And you'd meet lots of colorful characters along the way. And I sat next to a guy who was still visibly bleeding through his sock down into his foot and his shoe. And he was, while he was sitting there, you know, he was actually. There's enough blood that it was starting to drip onto the floor of the Greyhound.
He had just come from a site, he'd had some accident that had left this huge gash in his, his upper ankle that was causing the bleeding. And he said, listen, my foreman, uh, went, he went to an ATM, he got out 2000 bucks. He gave it to me and he said, go disappear for a week and go get drunk. And, and it was already like, it was I think 10:00 AM and he was already like halfway there to getting drunk.
And the whole thing was his foreman didn't want him on site. They didn't want a WCB claim, Workers' compensation board claim. Just go disappear, have a bender for a week, and then come back when you're all healed up. Here's the, the oil,
[00:06:14] Don Gillmor: uh, health, uh, system in action. My goodness.
[00:06:18] Roger Thompson: Nothing, like more alcohol to, uh, coagulate the blood stronger to Yeah,
[00:06:23] Ed Whittingham: exactly.
[00:06:24] Roger Thompson: Together. Well, Don, at the time then, I mean, you said you're an English major, you, you, surely you weren't imagining a book, uh, at that time that might kinda speak to this.
[00:06:34] Don Gillmor: Um, you know, I wasn't, but when I graduated, I, by that time I thought, you know, I, I will write something about this and I, but I thought it would be a novel and I tried to write a novel back then, and it just.
It never gelled. It was just a collection of kind of wacky anecdotes, you know? Mm-hmm. And so I put that aside. I did end up writing a novel about oil called Long Change, which came out about, I don't know, a decade ago, but it took me that long for the kind of novel part to Percolate. Um, yeah, it was kind of a 30 year gestation period.
[00:07:06] Roger Thompson: Great. So then what prompted the kind of return here to telling these stories in this format? In this particular book,
[00:07:12] Don Gillmor: uh, what happened was there's a, a Bi Oasis, which is the publisher based in Windsor. They have a series called Field Notes. And so there's, they're essentially kind of long essays and there's one on class, there's one on risk, one on failure there.
I think there's 10 titles out right now, and I have a novel with them. And the, the um, publisher there said, you know, is there something in the field note. Um, world that you'd like to write. And I said, well, you know, uh, maybe I could write about oil because there's, you know, a bit of memoir there. And, um, plus I, you know, I reported on it off and on when I was a journalist, and this is sort of an interesting moment right now.
I don't know if you ever read Peter MA's book, uh, crude World, but the subtitle of that book was, uh, the Violent Twilight of Oil, which has always sort of stuck in my head. I sort of feel we're in that moment right now, and I thought now would be a good time to kind of get this down the, the nonfiction version.
[00:08:05] Roger Thompson: This, uh, this is reminding me of some of the discussion that you have throughout your book. Uh, one of the key phrases you bring up is this notion of a moral imperative for oil discovery and extraction. And I'm, I'm curious about that moral imperative and how it intersects with this, uh, violent twilight in your mind.
##########
## [Exercise instructions]
**A)** Reproduce the part of the oil interview transcript between "He had just" and "action. My goodness.", inclusive.
**B)** List every speaker whose name appears in a timestamped label in the oil interview transcript.
The material after this point has no connection to the oil interview transcript.

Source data
##########
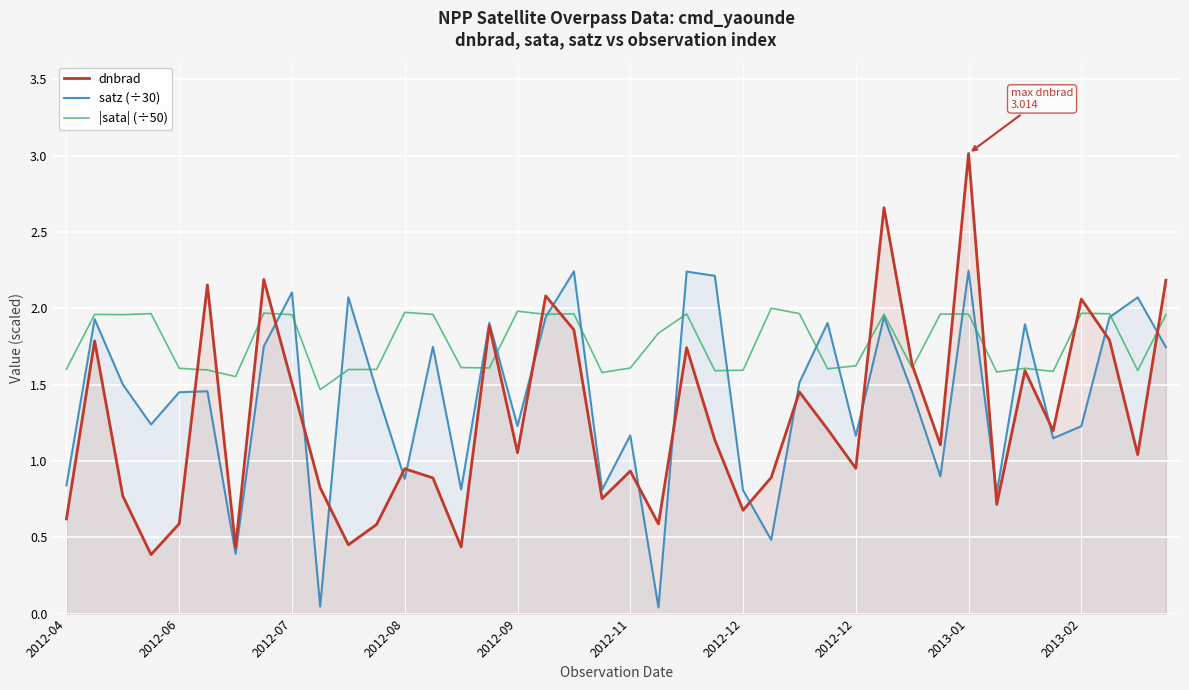

True or false: |sata| (÷50) has more than 1 points higher than both neighbors.

True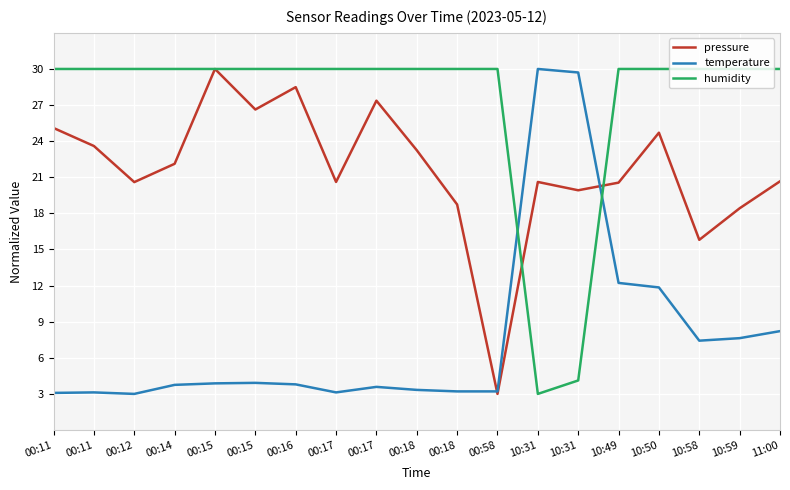

What is the maximum value for pressure?

30.0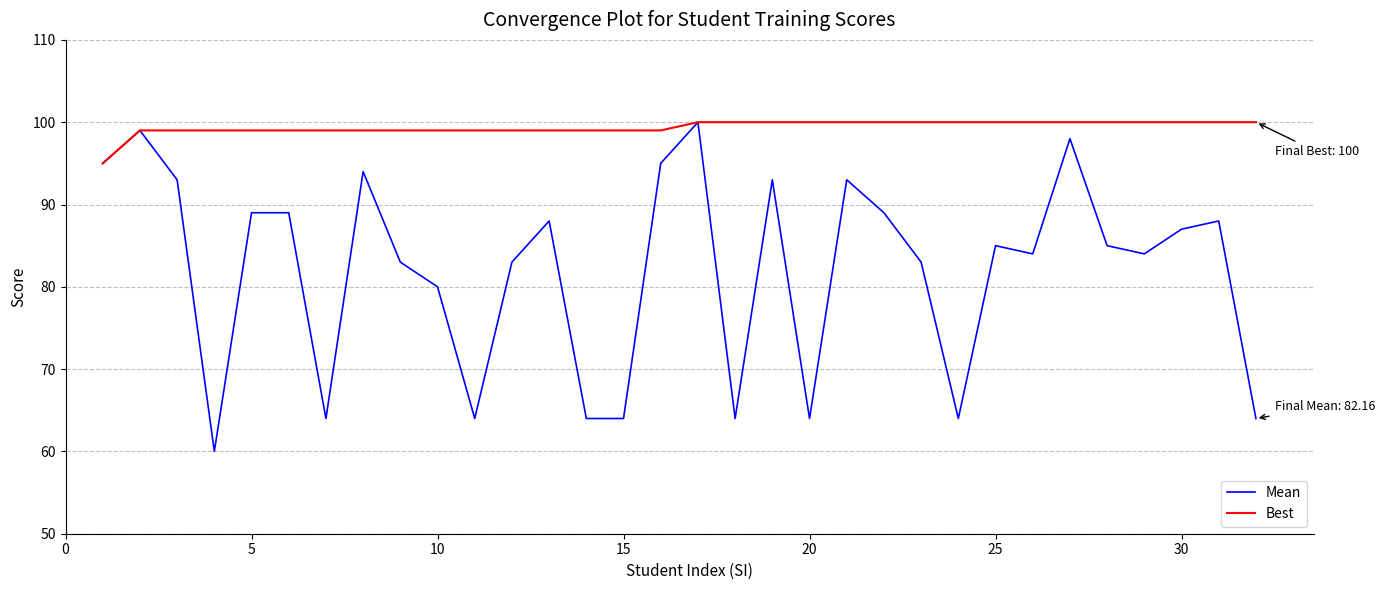

List the series in order of their overall mean, lowest first.

Mean, Best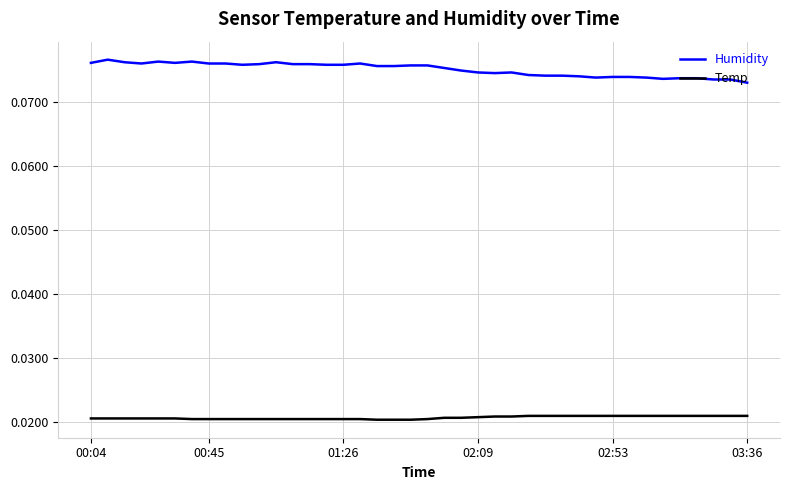

True or false: Temp and Humidity cross at least once.

False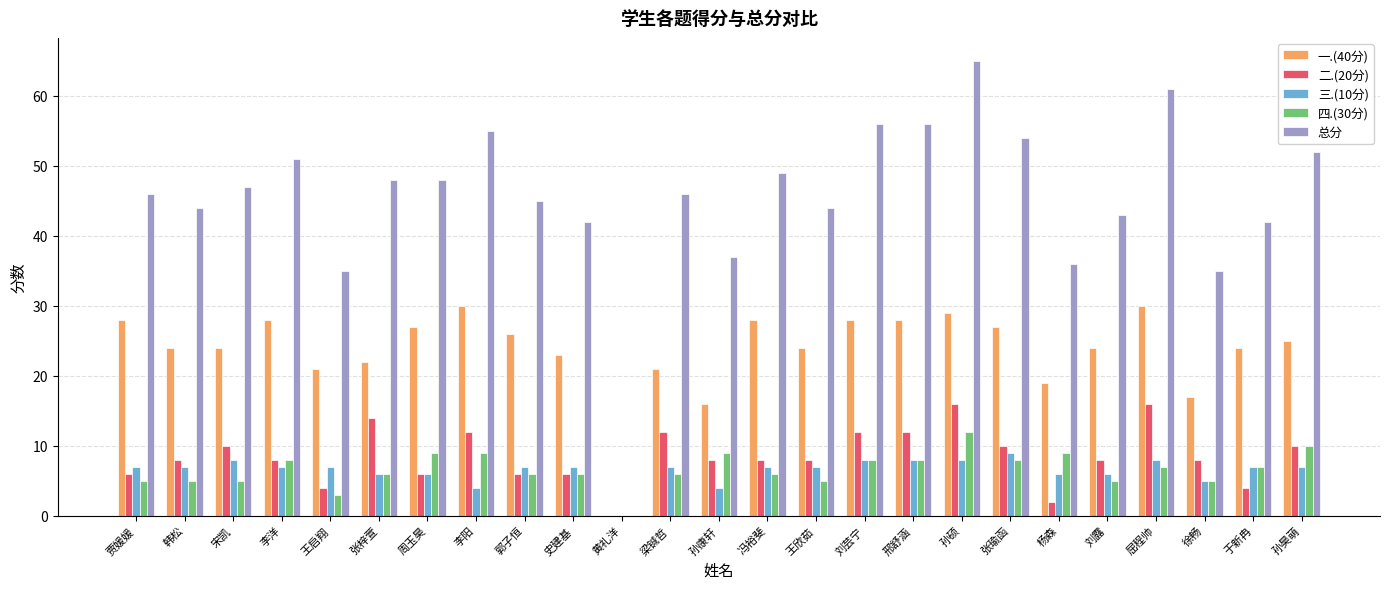

Are the bars horizontal?

No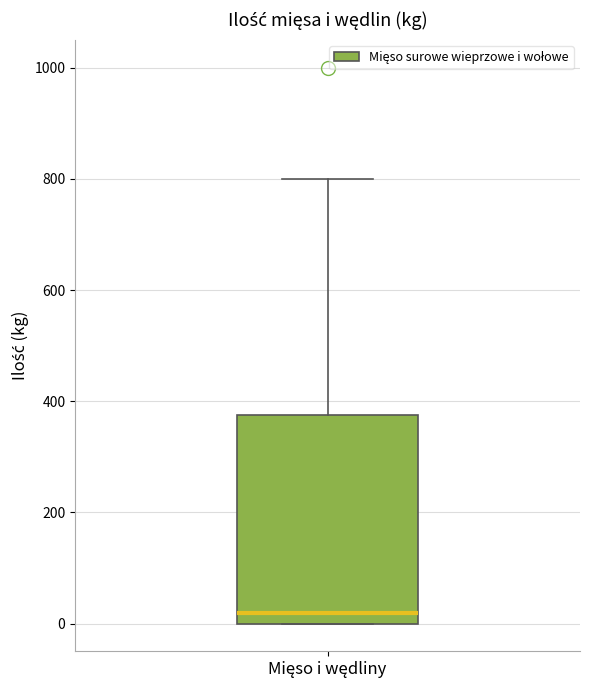

Transcribe this box plot: give where the median line is, the range the box spans, and where the two whiskers end, as read against the y-axis. The values are not printed on the chart, so give them approximately, as read against the axis.

median 20, box 0 to 380, whiskers 0 to 800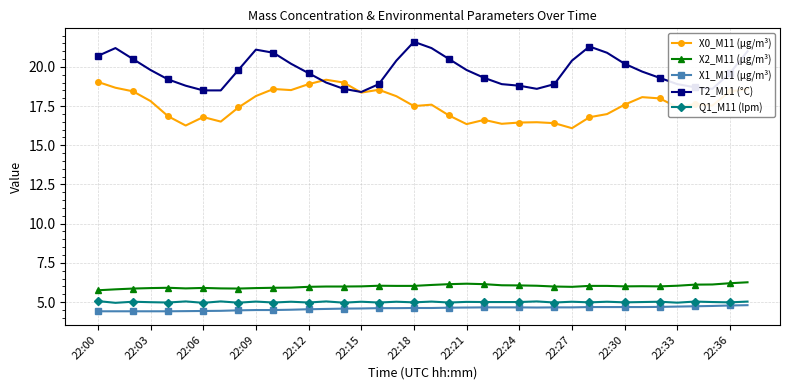

What is the greatest value displayed?

21.6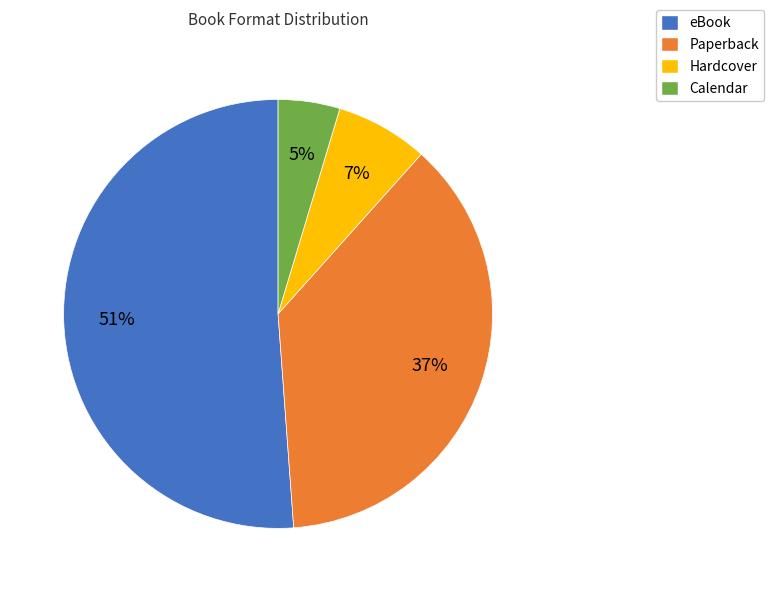

Does eBook represent more than half of the total?

Yes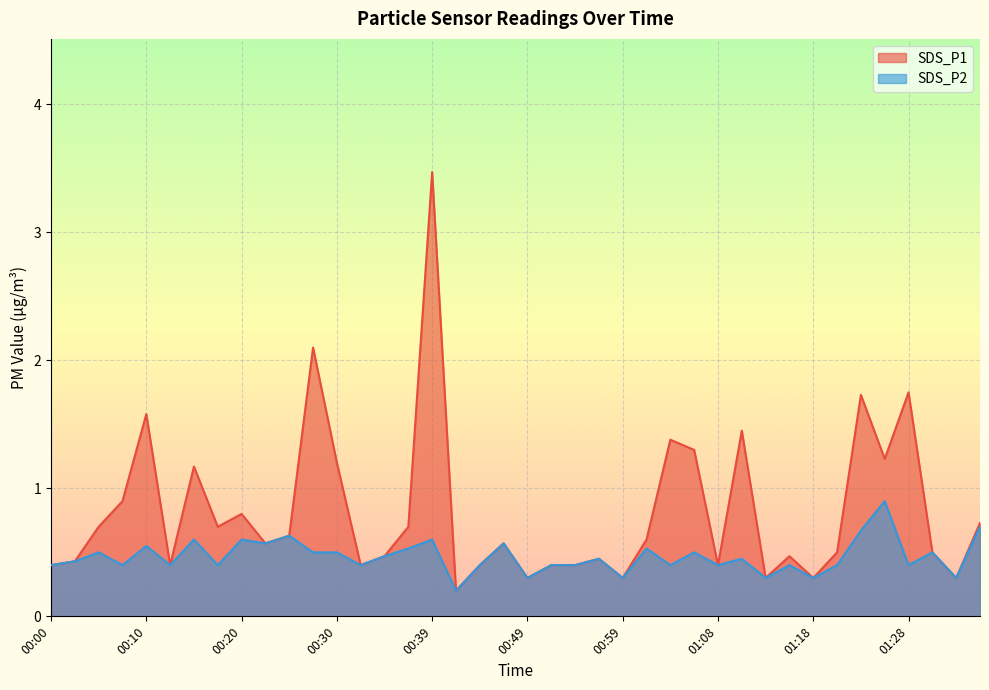

What is the spread (max minus min) of values at 00:37?

0.2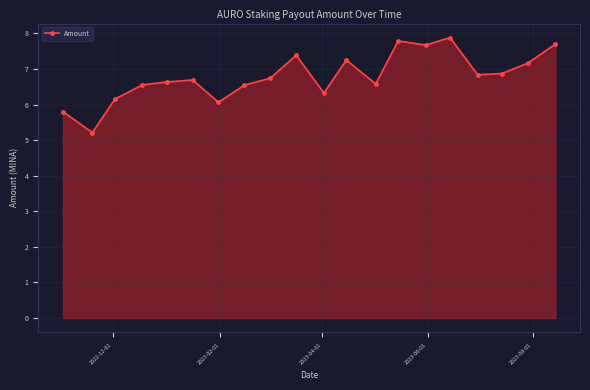

What is the value of the 11th point from the left?

6.3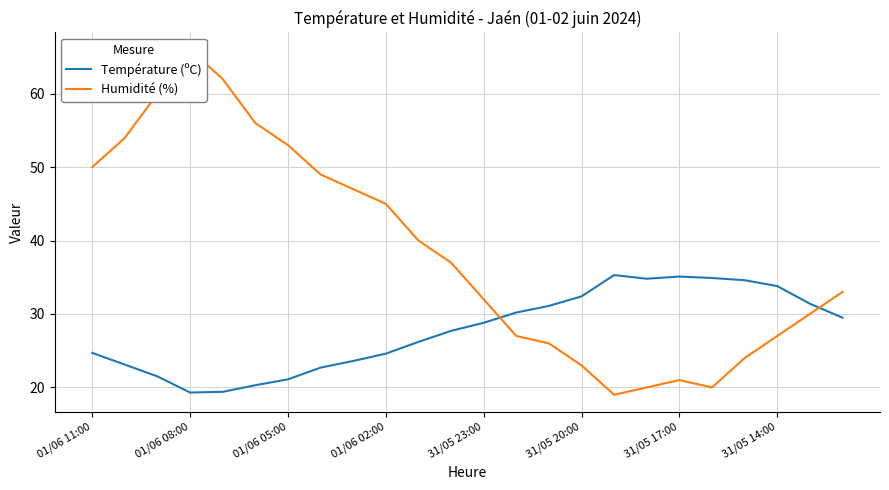

What is the maximum value shown in the chart?

66.0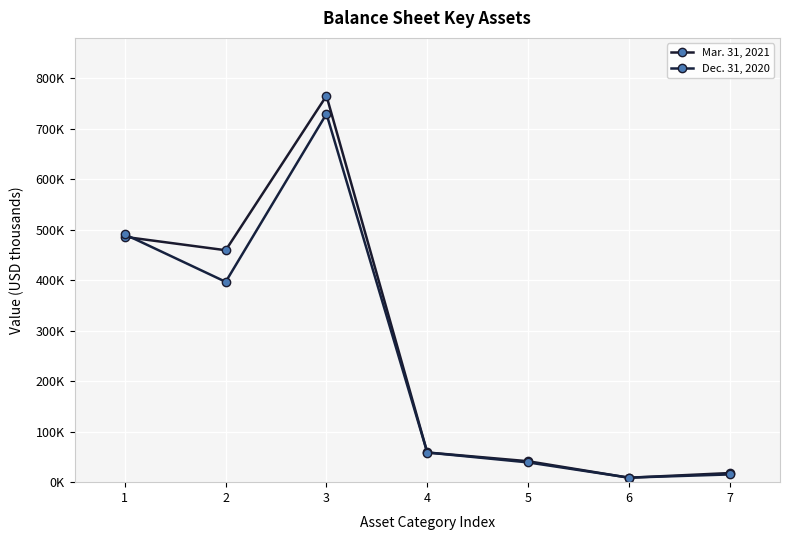

Reading left to right, extract all data points from this chart.

Mar. 31, 2021: 485779	459347	765122	58812	41484	8804	18047
Dec. 31, 2020: 490715	396725	729378	58714	39151	8982	15307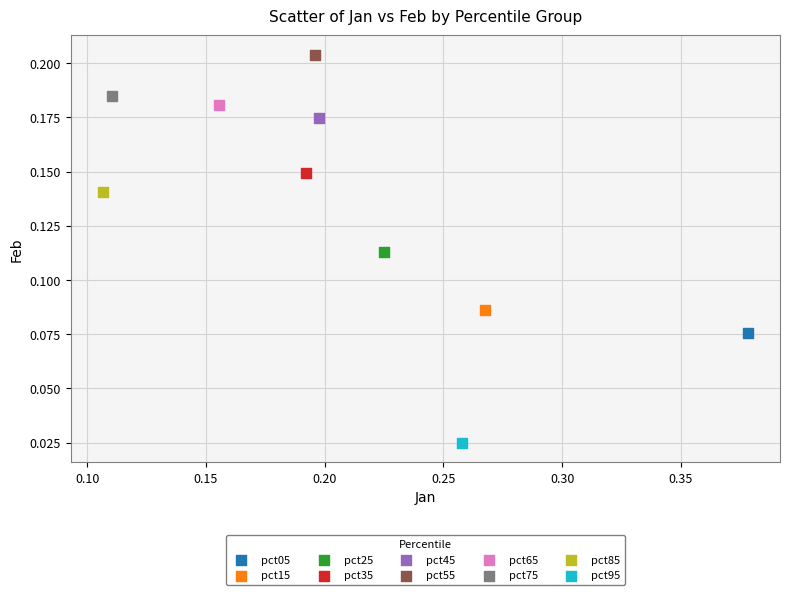

What are all the series names shown in the legend?

pct05, pct15, pct25, pct35, pct45, pct55, pct65, pct75, pct85, pct95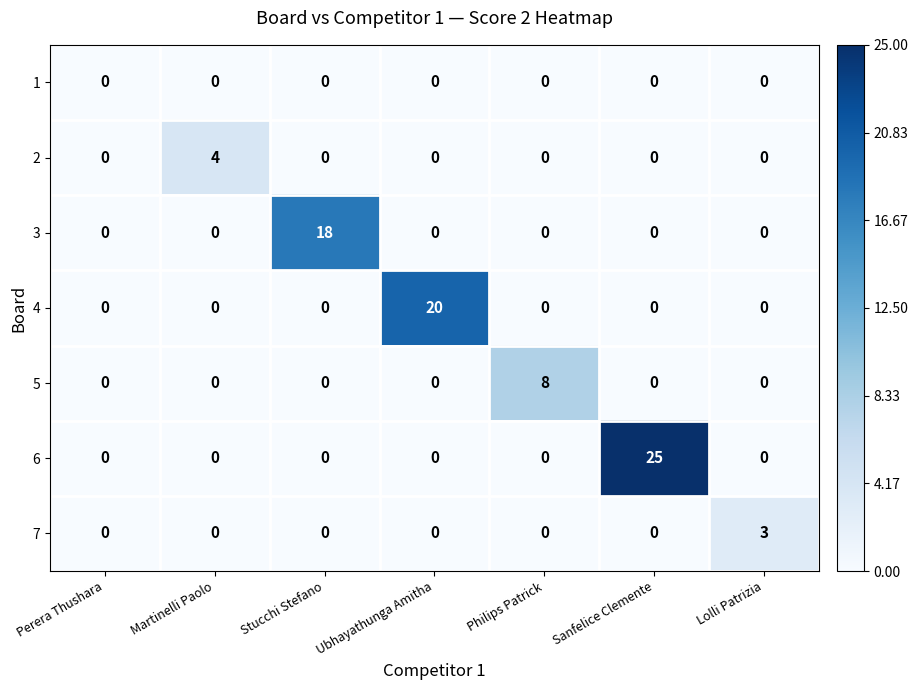

The 5 series shows -3 at Stucchi Stefano. True or false?

False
##########
## [Outputs by task]
**A)**
He had just come from a site, he'd had some accident that had left this huge gash in his, his upper ankle that was causing the bleeding. And he said, listen, my foreman, uh, went, he went to an ATM, he got out 2000 bucks. He gave it to me and he said, go disappear for a week and go get drunk. And, and it was already like, it was I think 10:00 AM and he was already like halfway there to getting drunk.
And the whole thing was his foreman didn't want him on site. They didn't want a WCB claim, Workers' compensation board claim. Just go disappear, have a bender for a week, and then come back when you're all healed up. Here's the, the oil,
[00:06:14] Don Gillmor: uh, health, uh, system in action. My goodness.

**B)** Don Gillmor, Roger Thompson, Ed Whittingham